◆ Required action a
In the scaler post, which packed color format does the Nokia 770 graphics chip support?

On Tue, Jan 23, 2007 at 12:22:26AM +0200, Siarhei Siamashka wrote:
> Hello All,
> First some background information and rationale.
> Nokia 770 [1] graphics chip has support for packed YUV422 color format
> (IMGFMT_YUY2 according to ffmpeg classification) but does not support 
> scaling (except for pixel doubling feature which can scale image exactly
> twice). So fullscreen video playback suffers a severe performance penalty 
> if it needs scaling. And I got some information that PXA270 in latest Sharp
> Zaurus PDA [2] also doesn't have hardware scaling capabilities, but do 
> support YUV colorspace (which formats exactly are supported still needs to 
> be clarified). So developing a fast ARM optimized scaler for these and similar
> devices makes sense.
> A natural solution for getting good scaler performance is to use JIT style 
> dynamic code generation. I spent full two days on the last weekend and got
> some initial scaler implementation working (it is quite simple and
> straightforward and uses less than 300 lines of code):
> https://garage.maemo.org/plugins/scmsvn/viewcvs.php/trunk/libswscale_nokia770/?root=mplayer
> Its API is quite similar to libswscale, but a bit simplified. You need to
> initialize scaler context by providing source and destination resolution, 
> and also quality level setting. Code for scaling of a horizontal line of
> pixels is dynamically generated on this stage. Once context is initialized, 
> it can be used to scale planar YUV image data and get results in YUY2 
> format.
> Horizontal scaler works in the following way: each pixel in the destination
> buffer is either a copy of some pixel in the source buffer or an average value
> (1:1 proportion) of two nearest pixels. It is possible to extend scaling
> precision to add averaging proportions 1:3 and 3:1 with almost no 
> overhead.  Vertical scaling now just maps some source buffer line to each
> destination buffer line, but it can be probably extended to add support for
> 1:1 proportion averaging of two neighbour source pixel lines to get
> destination buffer line.
> So depending on quality setting, we get either nearest neighbour scaler or
> some kind of simplified low precision bilinear scaler. In order to estimate
> performance, I did some benchmarks with mplayer_1.0rc1-maemo.8 [3] which
> aready has this JIT code in use.
> # mplayer -nosound -benchmark -quiet -endpos 100 [scaler_settings] video.avi
> *** -sws 4 ***
> SwScaler: Nearest Neighbor / POINT scaler, from yuv420p to yuyv422 using C
> SwScaler: using C scaler for horizontal scaling
> SwScaler: using n-tap C scaler for vertical scaling (BGR)
> SwScaler: 640x272 -> 400x170
> BENCHMARKs: VC:  62.645s VO:  58.738s A:   0.000s Sys:   1.053s =  122.435s
> BENCHMARK%: VC: 51.1654% VO: 47.9746% A:  0.0000% Sys:  0.8599% = 100.0000%
> *** -sws 1 ***
> SwScaler: BILINEAR scaler, from yuv420p to yuyv422 using C
> SwScaler: using C scaler for horizontal scaling
> SwScaler: using n-tap C scaler for vertical scaling (BGR)

◆ Dataset excerpts
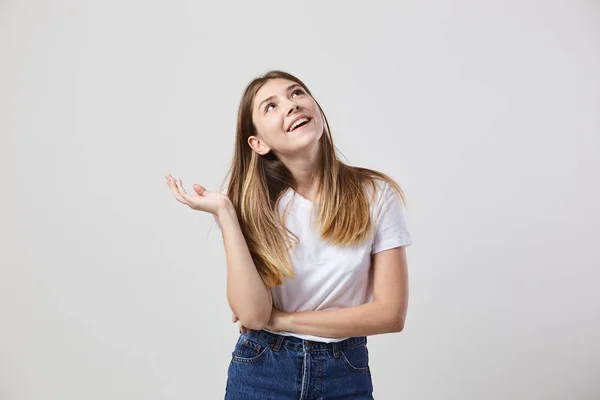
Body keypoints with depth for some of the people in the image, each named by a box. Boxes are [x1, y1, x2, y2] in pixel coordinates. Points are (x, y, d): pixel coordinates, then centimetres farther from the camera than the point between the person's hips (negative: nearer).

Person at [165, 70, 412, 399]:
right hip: (261, 372, 1)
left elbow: (390, 314, -13)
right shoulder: (254, 206, -9)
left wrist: (280, 320, -12)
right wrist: (224, 213, -22)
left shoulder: (376, 195, -11)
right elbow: (252, 313, -18)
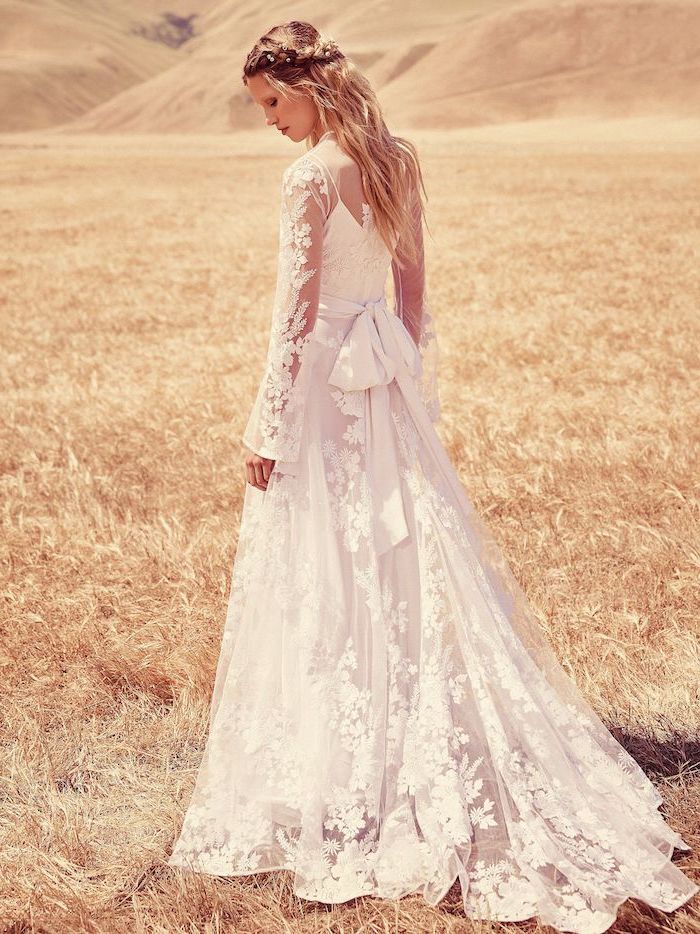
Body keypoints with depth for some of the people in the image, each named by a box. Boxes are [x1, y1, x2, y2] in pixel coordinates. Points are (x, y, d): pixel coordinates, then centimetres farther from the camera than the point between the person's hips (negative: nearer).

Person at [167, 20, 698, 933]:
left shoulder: (310, 175, -16)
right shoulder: (400, 160, 6)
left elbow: (297, 311, -18)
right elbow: (414, 282, 11)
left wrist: (267, 426, -13)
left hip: (325, 379, -8)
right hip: (387, 376, 8)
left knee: (328, 577, 2)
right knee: (414, 555, 15)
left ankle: (342, 792, 12)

◆ Required action b
Can you convert the listing into a Markdown table with the columns Nr and Line, starting with the line containing "right shoulder: (400, 160, 6)" and going on through the final line of the listing, leaving out blank lines?

◆ Task solution a
Packed YUV422, which ffmpeg classifies as IMGFMT_YUY2.

◆ Task solution b
| Nr | Line |
|---|---|
| 1 | right shoulder: (400, 160, 6) |
| 2 | left elbow: (297, 311, -18) |
| 3 | right elbow: (414, 282, 11) |
| 4 | left wrist: (267, 426, -13) |
| 5 | left hip: (325, 379, -8) |
| 6 | right hip: (387, 376, 8) |
| 7 | left knee: (328, 577, 2) |
| 8 | right knee: (414, 555, 15) |
| 9 | left ankle: (342, 792, 12) |